A welcome upgrade from the calamitous costume of the first Avengers film and the drab duds of "The Winter Soldier," Cap's look in "Avengers: Age of Ultron" is a solid step in the right direction. In many ways, it's a deft melding of those two designs. The patriotic color scheme has been restored, but it retains tactical details like elbow pads, shoulder armor (replete with an Avengers "A" logo), and the advanced combat helmet. The "Secret Avengers"-era horizontal torso stripes have been replaced with two triangular flourishes emanating from the sides of his star emblem. More red accents are present in this iteration, which pop against the blue hue that dominates his suit. It effectively toes the line between comic book iconography and the faux-realism that the MCU trades in.
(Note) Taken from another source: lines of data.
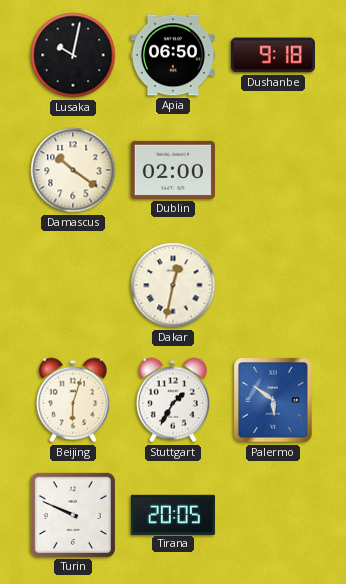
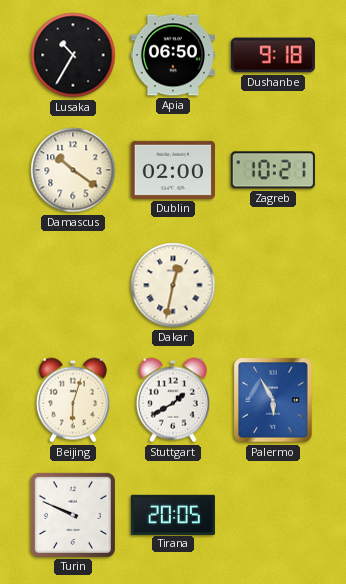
Lusaka: 10:02 -> 10:35
Zagreb: none -> 10:21
Stuttgart: 1:35 -> 1:40
Palermo: 5:51 -> 5:55
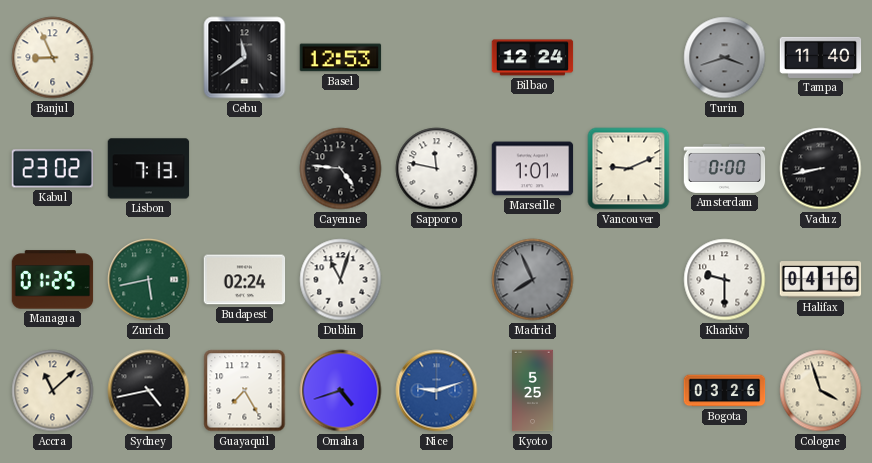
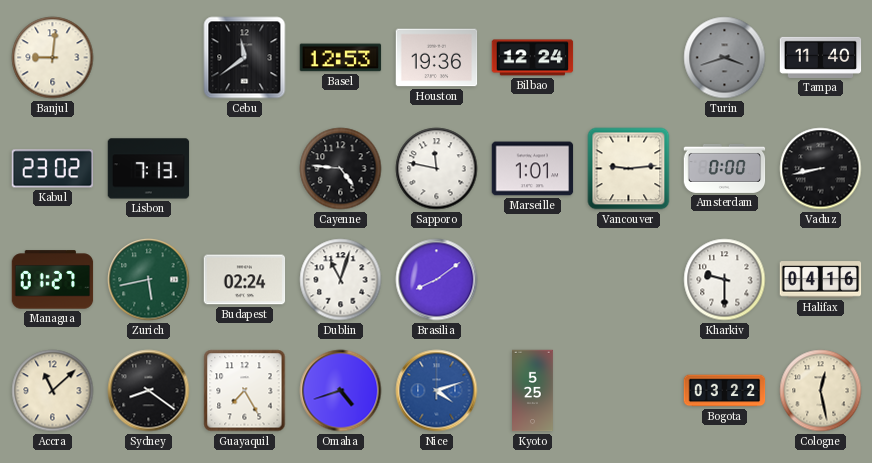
Banjul: 8:56 -> 9:01
Houston: none -> 19:36
Vancouver: 9:11 -> 9:14
Managua: 01:25 -> 01:27
Brasilia: none -> 8:09
Madrid: 7:56 -> none
Sydney: 4:43 -> 8:21
Nice: 9:12 -> 4:12
Bogota: 03:26 -> 03:22
Cologne: 3:57 -> 12:28
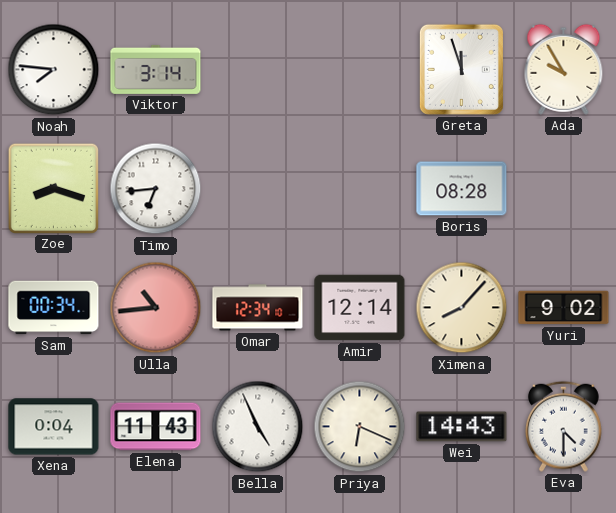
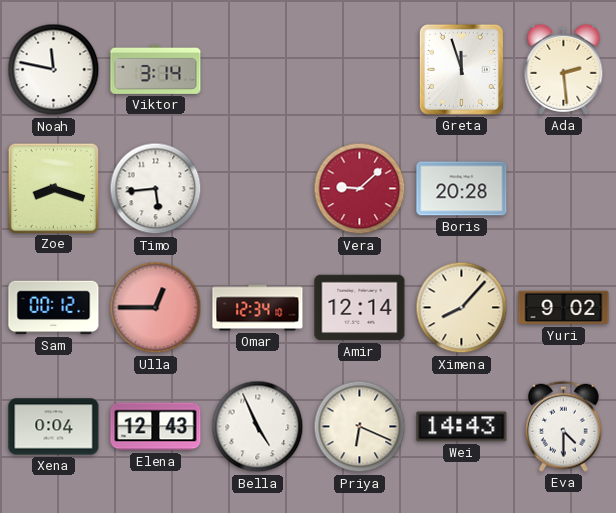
Noah: 7:46 -> 11:47
Ada: 9:55 -> 2:29
Timo: 6:44 -> 5:44
Vera: none -> 9:08
Boris: 08:28 -> 20:28
Sam: 00:34 -> 00:12
Ulla: 10:44 -> 12:45
Elena: 11:43 -> 12:43
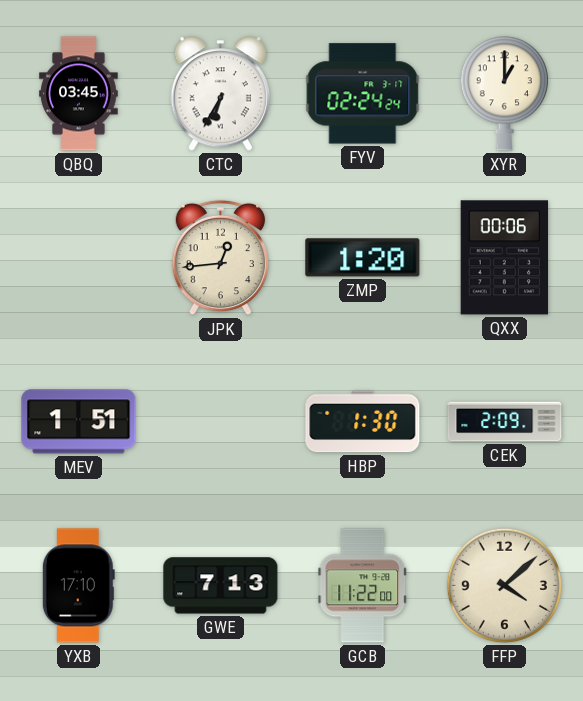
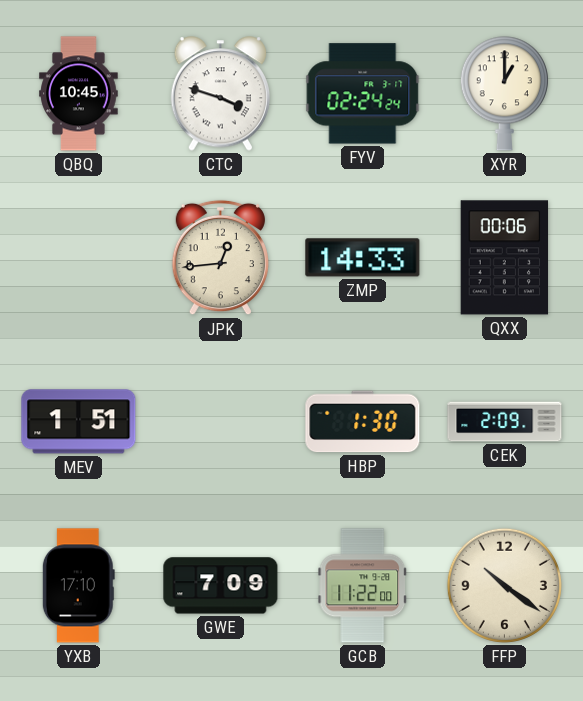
QBQ: 03:45 -> 10:45
CTC: 6:35 -> 3:48
ZMP: 1:20 -> 14:33
GWE: 7:13 -> 7:09
FFP: 4:08 -> 10:21
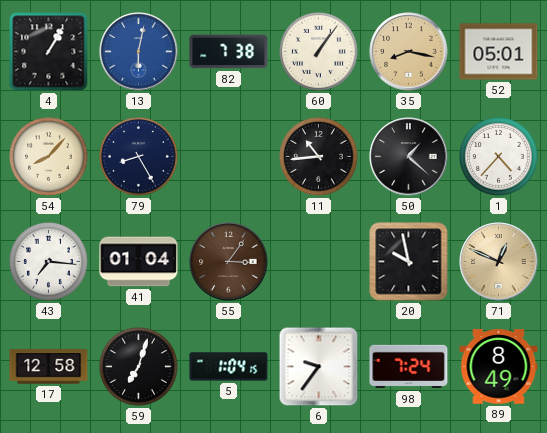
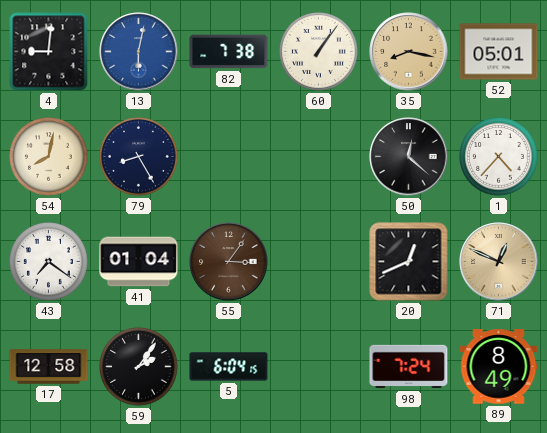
4: 1:05 -> 9:01
54: 8:07 -> 8:02
11: 10:44 -> none
50: 1:22 -> 12:22
43: 7:16 -> 7:21
20: 9:58 -> 12:41
59: 7:03 -> 2:06
5: 1:04 -> 6:04
6: 9:36 -> none
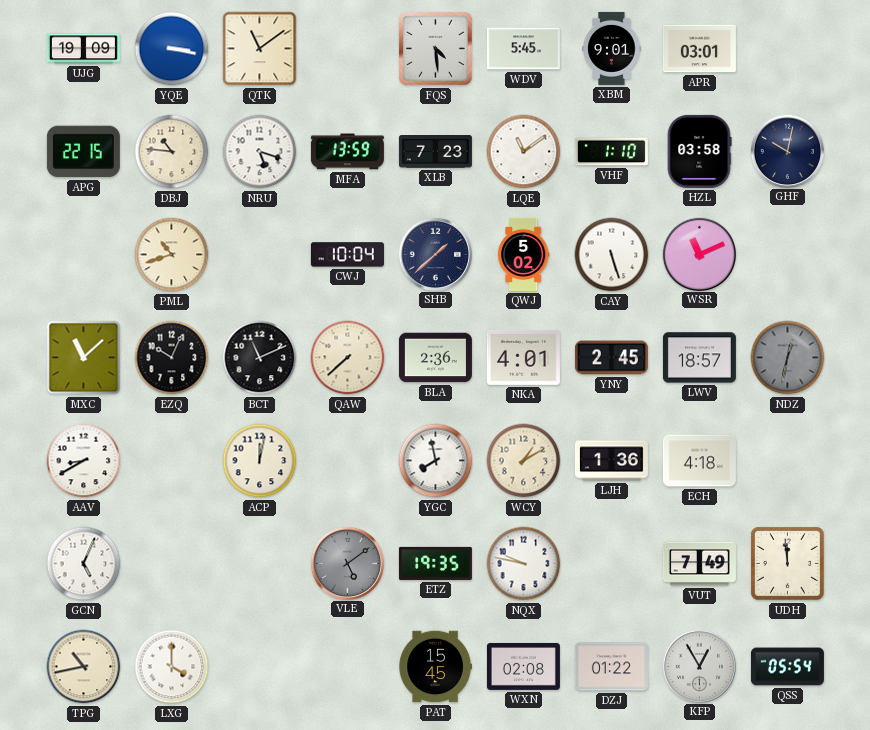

As with other superhero franchises (save, say, "Aquaman"), Marvel Studios is fond of trying to "ground" the look of their characters by busy-ing their costumes up with unnecessary details and/or waiting an excruciatingly long time to put their heroes in costumes that accurately reflect their look in the comics (see: "Wandavision" and the closing scene of "Spider-man: No Way Home"). This particular Cap outfit was so effective, it would remain largely unchanged in the follow-up "Captain America: Civil War."
In 2015's "All-New Captain America #1," Marvel comics' Sam Wilson ceded his mantle as Captain America sidekick the Falcon to take up the title of his departed colleague. Anthony Mackie's MCU counterpart followed a similar trajectory, becoming the new Captain America at the conclusion of the Disney+ limited series "The Falcon and the Winter Soldier." As in the comics, Sam's suit is an amalgamation of his Falcon wingsuit and the traditional signifiers of the Star-Spangled Avenger.
Sam's Captain America suit is one of the more faithful costumes in the MCU, though early concept art took many liberties (thank heavens these were scrapped). As in the comics, Sam retains his red-tinted aviator goggles, now incorporated into a kind of half-cowl. White dominates the torso section, and the horizontal stripes from the Secret Avengers era are back. The impressive wardrobe was the product of costume designer Michael Crow (a veteran of multiple MCU projects) and Ryan Meinerding, who serves as head of Marvel Studios' visual development. They didn't have to stray far from the striking look from the comics, they just had to manifest it, and they did so expertly. We can likely expect modifications to this look when Wilson returns to theaters in "Captain America: New World Order," which is set for release in the summer of 2024.
It may have taken 21 MCU films (seven featuring Steve Rogers), but with 2019's landmark blockbuster "Avengers: Endgame" the craftspeople at Marvel Studios eventually nailed Cap's costume. Pity that it was also Chris Evans' last outing as Steve Rogers.
Cap's post-snap attire builds upon the strong foundation of the "Age of Ultron"/"Civil War" era and finally incorporates a scale-like texture on his midsection reminiscent of the chain-mail look of the comics. There's still an abundance of brown in the gloves, boots, shield harness, and belt, but this design nonetheless feels more traditionally "capital-C-capital-A" Captain America than anything we've seen in the MCU to date. While muted, the red accent stripes are appreciated, and the costume would likely pop more if Cap wasn't so sooty and battle-damaged for the majority of his uniformed screen time in "Avengers: Endgame." Good things come to those who wait, as the MCU has become notorious for tinkering with their hero designs, refining them over years until they truly reflect their comic book counterparts without coming across as ridiculous.